I am dynamically adding a SELECT element to a form, then submitting using JQuery Form Plugin for an ajax form submit. I want to (1) add the SELECT to the form, (2) place the SELECT inside a DIV and (3) submit the form using an ajax call properly. I can't seem to do all three!
<form name="mainForm" id="mainForm" method="POST" action="fellowRight.php">
...various working form elements
<div class="field_wrapper">
</div>
</form>
The code above is a snippet of a form in use. I then add some additional select elements dynamically as per below
$(addFormElementButton).click(function(){
var fieldHTML = '<select required name="ABC" ><option value="LT">Left</option><option selected value="RT">Right</option></select>';
$('.field_wrapper'); .append(fieldHTML); // Add field html
$('select[name=ABC]').appendTo('#mainForm');
}
The problem is that elements "appendto" the form, not the div ".field_wrapper" as intented (and therefore appear outside of the intended DIV).

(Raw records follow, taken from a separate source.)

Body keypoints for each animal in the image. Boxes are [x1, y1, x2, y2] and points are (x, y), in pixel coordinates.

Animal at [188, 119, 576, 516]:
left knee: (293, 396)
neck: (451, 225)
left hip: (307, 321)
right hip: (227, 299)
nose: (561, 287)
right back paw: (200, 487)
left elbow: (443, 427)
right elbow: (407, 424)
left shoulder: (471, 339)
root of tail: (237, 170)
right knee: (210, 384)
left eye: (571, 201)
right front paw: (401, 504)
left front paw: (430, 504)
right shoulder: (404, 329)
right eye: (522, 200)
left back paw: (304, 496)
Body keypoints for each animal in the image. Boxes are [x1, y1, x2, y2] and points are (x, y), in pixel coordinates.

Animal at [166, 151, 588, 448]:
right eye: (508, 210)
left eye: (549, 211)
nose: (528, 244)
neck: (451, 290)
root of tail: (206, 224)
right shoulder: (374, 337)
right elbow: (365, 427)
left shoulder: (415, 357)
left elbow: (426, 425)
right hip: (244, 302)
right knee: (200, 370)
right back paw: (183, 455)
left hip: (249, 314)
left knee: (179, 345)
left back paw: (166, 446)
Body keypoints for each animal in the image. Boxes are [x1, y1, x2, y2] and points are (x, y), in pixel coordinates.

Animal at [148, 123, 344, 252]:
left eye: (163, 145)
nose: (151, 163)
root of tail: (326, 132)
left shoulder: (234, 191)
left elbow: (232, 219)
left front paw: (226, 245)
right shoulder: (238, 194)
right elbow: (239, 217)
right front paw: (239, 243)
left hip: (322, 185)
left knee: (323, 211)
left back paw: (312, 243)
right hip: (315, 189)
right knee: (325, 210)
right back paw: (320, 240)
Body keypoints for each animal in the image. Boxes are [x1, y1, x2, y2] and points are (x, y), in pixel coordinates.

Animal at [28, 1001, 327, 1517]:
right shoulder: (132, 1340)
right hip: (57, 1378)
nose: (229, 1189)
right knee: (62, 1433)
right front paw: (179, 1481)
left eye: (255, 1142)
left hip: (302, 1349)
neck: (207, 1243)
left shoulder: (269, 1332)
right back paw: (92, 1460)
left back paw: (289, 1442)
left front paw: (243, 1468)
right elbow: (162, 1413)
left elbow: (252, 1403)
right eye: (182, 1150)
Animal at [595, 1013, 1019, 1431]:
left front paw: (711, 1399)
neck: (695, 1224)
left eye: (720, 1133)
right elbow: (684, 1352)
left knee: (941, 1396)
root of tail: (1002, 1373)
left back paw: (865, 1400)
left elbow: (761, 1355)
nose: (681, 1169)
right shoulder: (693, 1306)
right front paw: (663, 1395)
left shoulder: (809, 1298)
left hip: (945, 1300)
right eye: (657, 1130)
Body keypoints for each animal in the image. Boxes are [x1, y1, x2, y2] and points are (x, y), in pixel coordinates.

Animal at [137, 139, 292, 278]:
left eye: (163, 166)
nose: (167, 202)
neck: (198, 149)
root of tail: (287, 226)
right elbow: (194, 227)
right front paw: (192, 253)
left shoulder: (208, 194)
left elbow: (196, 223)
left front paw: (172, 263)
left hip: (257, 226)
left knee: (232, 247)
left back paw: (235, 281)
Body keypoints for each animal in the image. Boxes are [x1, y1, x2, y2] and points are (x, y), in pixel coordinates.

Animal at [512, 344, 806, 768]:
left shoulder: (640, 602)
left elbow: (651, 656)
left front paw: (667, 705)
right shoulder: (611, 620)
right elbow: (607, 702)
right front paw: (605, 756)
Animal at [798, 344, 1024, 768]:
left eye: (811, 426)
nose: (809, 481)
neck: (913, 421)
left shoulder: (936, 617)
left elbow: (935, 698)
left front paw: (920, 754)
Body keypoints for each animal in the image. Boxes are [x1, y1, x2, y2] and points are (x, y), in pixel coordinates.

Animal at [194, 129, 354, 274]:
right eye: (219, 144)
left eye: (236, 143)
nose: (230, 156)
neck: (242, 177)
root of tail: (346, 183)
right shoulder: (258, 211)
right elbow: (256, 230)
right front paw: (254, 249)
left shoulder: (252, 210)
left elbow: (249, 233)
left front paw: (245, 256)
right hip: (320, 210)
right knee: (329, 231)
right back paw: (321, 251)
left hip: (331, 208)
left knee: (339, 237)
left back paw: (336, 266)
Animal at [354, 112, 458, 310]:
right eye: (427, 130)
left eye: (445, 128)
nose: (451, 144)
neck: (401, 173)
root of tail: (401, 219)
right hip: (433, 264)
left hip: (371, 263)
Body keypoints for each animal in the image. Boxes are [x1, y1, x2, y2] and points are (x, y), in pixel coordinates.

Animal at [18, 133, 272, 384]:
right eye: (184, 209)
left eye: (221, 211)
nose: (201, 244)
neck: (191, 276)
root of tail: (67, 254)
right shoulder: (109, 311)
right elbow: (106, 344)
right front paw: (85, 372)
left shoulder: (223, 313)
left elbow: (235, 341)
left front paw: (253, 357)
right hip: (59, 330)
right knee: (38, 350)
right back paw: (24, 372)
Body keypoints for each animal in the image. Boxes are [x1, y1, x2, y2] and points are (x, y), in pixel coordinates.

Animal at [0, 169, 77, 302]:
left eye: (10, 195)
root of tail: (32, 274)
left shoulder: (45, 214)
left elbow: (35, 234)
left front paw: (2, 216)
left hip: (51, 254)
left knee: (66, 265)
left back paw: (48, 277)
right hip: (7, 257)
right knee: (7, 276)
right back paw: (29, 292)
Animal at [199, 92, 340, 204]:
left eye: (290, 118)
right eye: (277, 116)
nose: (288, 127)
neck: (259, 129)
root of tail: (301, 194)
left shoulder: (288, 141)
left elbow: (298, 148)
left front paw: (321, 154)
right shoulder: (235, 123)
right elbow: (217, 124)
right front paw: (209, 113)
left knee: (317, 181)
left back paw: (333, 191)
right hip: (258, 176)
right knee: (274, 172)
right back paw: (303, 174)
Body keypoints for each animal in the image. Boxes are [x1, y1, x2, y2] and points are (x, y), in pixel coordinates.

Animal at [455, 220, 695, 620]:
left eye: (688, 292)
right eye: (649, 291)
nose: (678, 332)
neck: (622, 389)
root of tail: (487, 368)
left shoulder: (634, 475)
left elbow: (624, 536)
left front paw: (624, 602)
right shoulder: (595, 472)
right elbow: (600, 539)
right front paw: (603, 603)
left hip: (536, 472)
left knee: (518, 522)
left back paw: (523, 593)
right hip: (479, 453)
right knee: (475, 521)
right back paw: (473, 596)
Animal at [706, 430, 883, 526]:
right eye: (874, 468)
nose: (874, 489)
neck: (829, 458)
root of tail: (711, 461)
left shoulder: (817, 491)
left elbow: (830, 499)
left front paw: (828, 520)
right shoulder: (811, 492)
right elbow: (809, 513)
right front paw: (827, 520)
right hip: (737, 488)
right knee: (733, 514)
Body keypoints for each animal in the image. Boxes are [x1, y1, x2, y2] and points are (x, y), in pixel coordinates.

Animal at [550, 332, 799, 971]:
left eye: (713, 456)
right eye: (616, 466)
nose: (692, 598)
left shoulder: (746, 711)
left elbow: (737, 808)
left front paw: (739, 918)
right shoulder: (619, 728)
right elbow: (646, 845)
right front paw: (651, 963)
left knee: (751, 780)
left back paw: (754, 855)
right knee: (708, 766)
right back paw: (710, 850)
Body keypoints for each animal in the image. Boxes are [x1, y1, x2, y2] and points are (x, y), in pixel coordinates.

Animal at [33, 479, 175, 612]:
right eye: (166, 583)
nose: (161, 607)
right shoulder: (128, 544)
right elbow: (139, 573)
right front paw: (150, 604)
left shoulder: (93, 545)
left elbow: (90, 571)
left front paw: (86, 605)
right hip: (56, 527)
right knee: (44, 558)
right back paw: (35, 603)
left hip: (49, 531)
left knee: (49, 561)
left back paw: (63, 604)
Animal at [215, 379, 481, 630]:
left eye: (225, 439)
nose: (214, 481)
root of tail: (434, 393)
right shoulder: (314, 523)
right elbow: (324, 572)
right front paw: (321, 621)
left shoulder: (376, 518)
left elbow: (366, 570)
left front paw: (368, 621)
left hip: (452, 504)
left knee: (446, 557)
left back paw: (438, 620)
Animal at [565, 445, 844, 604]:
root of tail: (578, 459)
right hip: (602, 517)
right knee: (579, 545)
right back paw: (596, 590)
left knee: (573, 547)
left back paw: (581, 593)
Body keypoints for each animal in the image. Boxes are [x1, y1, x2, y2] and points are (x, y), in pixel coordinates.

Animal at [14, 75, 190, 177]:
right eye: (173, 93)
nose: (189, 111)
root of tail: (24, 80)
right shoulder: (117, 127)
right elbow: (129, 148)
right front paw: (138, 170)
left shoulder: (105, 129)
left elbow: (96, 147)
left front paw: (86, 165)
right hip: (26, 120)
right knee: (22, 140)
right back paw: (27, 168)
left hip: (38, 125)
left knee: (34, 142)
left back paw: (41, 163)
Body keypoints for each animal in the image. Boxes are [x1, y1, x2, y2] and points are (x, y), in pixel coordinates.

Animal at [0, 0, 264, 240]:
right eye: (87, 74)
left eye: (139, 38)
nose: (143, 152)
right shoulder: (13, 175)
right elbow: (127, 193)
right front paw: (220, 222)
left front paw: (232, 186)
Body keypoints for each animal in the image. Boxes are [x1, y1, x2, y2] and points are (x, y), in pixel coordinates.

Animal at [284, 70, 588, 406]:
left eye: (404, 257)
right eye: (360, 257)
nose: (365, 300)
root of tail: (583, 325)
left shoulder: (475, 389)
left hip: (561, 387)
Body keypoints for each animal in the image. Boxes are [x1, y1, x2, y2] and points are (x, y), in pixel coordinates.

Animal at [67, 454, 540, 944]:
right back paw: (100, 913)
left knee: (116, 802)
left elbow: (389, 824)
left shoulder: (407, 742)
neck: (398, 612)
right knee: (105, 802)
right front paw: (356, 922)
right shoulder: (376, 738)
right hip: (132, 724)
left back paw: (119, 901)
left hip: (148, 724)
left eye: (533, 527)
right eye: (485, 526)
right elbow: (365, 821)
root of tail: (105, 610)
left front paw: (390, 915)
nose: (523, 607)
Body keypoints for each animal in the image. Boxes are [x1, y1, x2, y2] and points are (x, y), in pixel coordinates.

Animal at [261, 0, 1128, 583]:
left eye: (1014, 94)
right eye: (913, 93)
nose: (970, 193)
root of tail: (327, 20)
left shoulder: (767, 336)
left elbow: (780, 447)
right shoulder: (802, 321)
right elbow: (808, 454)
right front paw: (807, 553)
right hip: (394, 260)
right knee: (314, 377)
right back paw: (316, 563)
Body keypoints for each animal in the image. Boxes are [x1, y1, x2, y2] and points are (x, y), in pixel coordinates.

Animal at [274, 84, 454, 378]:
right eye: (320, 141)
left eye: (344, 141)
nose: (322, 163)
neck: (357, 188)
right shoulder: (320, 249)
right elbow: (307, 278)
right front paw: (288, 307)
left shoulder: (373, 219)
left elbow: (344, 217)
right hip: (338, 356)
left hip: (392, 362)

I can get it to format correctly if I omit the appendTo but then the select is no longer linked to the form.
If I omit the AppendTo code and instead I add a form="mainForm" call in the <select> element, it formats correctly and submits correctly. HOWEVER, then I get duplication of this specific SELECT element in my form data submitted via JQUERY FORM (.ajaxForm).
Is there a way to link the SELECT element to the form without using appendTo or form= or should I just forget about using Jquery Form
Just insert the
selectinside.field_wrapper, it's already inside the form.You may also want to cancel the click event on
addFormElementButton, because if it's abuttonit might be submitting the form automatically.